Andrei Zhilikhovsky

7 févr. 2017

Andrei Zhilikhovsky

Le baryton moldave incarnera Eugène Onéguine dans l'opéra de Tchaïkovski

ANDREI ZHILIKHOVSKY

[INTERPRÈTE D’EUGÈNE ONÉGUINE]

 

“ Je me sens Onéguine sur scène mais pas dans la vie ! ”

 

Le baryton moldave Andrei Zhilikhovski incarnera Eugène Onéguine dans l’opéra de Tchaïkovski. Finaliste du concours international de chant de Saint-Pétersbourg en 2007, il remporta en 2009 le troisième prix du concours international Elena Obratsova et le troisième Prix au concours international Maria Bieshu. C’est alors qu’a démarré sa carrière internationale.

 

André Peyrègne : Quand avez-vous décidé de devenir chanteur d’opéra ?
Andrei Zhilikhovsky : Quand j’avais cinq ans ! J’allais régulièrement voir des représentations d’opéra avec ma famille et j’aimais beaucoup cela. Malgré mon jeune âge, j’ai décidé que cela serait mon métier. Je suis donc entré dans une chorale. Par la suite, j’ai étudié la direction chorale à Kishinau, qui est la ville principale de Moldavie, puis la technique vocale lorsque j’ai eu la chance d’entrer au Conservatoire Rimsky-Korsakov de Saint-Pétersbourg. C’est là que j’ai chanté pour la première fois en public le rôle d’Eugène Onéguine.

Eugène Onéguine est-il votre rôle favori ?
On peut dire que c’est l’un de mes rôles favoris. Mais ce n’est pas le seul. Il y en a d’autres : Figaro dans Le Barbier de Séville de Rossini et Malatesta dans Don Pasquale de Donizetti.

En dehors de vos débuts au Conservatoire de Saint-Pétersbourg, où avez-vous principalement chanté le rôle d’Eugène Onéguine ?
Au Théâtre Bolchoï à Moscou mais aussi à l’Opéra de Reykjavik en Islande.

Quelles sont les qualités nécessaires pour chanter ce rôle d’Eugène Onéguine ?
Je pense qu’il est nécessaire de déployer des qualités d’acteur en plus de la performance vocale : il faut s’impliquer dans l’action pour mettre en évidence ses tourments psychologiques et pour donner du relief au personnage.

Que pensez-vous du personnage - ce Don Juan qui préfère l’aventure à l’amour sincère de Tatiana et gâche ainsi sa vie ? Vous sentez-vous proche de lui ?
Ce personnage me désole, spécialement lorsqu’il réalise à la fin que tout est perdu. Je me sens proche de lui lorsque je suis sur scène, mais, à l’extérieur, ce n’est pas du tout le cas.
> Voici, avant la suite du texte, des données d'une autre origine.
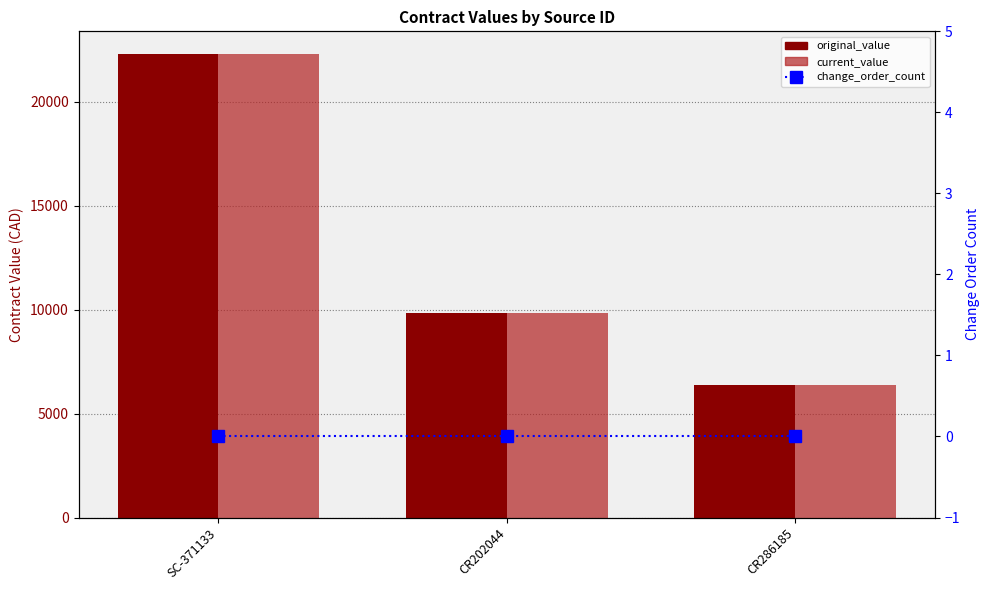

How many series are shown in this chart?

3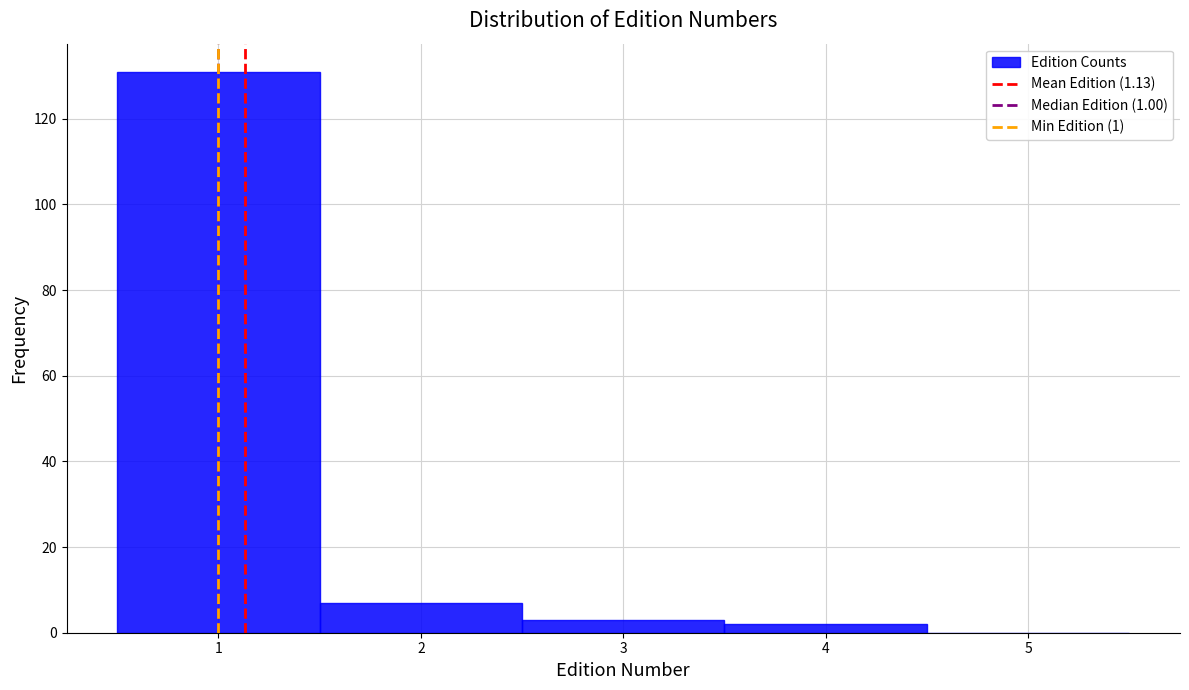

Reading left to right, list every bar in this chart as the range it spans on the x-axis followed by its height. The values are not printed on the chart, so give them approximately, as read against the axis.

0.5 to 1.5: 132
1.5 to 2.5: 8
2.5 to 3.5: 4
3.5 to 4.5: 2
4.5 to 5.5: 0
Dans la vie, je ne suis pas un Onéguine !

Est-ce la première fois que vous venez à Nice et sur la Côte d’Azur ?
Oui, et j'en suis très heureux.

Quels sont vos souhaits et projets ?
Mon souhait est tout simplement de continuer à développer mon répertoire et de le chanter avec de grands chefs et de grands orchestres sur les plus belles scènes du monde ! C’est bien sûr le souhait de tous les chanteurs d’opéra du monde. Je ne suis pas original en disant cela. Mais c’est mon souhait le plus cher.